(Beginning of SOURCE MATERIAL)

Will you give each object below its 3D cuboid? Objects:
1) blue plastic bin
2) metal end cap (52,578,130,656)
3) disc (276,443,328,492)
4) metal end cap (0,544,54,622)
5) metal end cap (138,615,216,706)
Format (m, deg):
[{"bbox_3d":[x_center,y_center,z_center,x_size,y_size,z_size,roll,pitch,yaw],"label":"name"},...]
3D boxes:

(End of SOURCE MATERIAL)
(Beginning of SOURCE MATERIAL)

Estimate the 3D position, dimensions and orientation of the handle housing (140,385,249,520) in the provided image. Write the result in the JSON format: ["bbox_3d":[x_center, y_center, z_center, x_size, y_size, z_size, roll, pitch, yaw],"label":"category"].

(End of SOURCE MATERIAL)
(Beginning of SOURCE MATERIAL)

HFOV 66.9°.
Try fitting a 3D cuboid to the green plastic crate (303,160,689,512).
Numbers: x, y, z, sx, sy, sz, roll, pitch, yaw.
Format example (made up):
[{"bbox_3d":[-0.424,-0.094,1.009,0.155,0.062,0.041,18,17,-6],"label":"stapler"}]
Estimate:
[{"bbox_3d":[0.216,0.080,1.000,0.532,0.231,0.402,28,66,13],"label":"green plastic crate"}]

(End of SOURCE MATERIAL)

**ABOUT THIS EXERCISE:**
Which lines of the data above contain "cuboid"? Copy each one.

**THE COMPLETED TASK:**
Will you give each object below its 3D cuboid? Objects:
Try fitting a 3D cuboid to the green plastic crate (303,160,689,512).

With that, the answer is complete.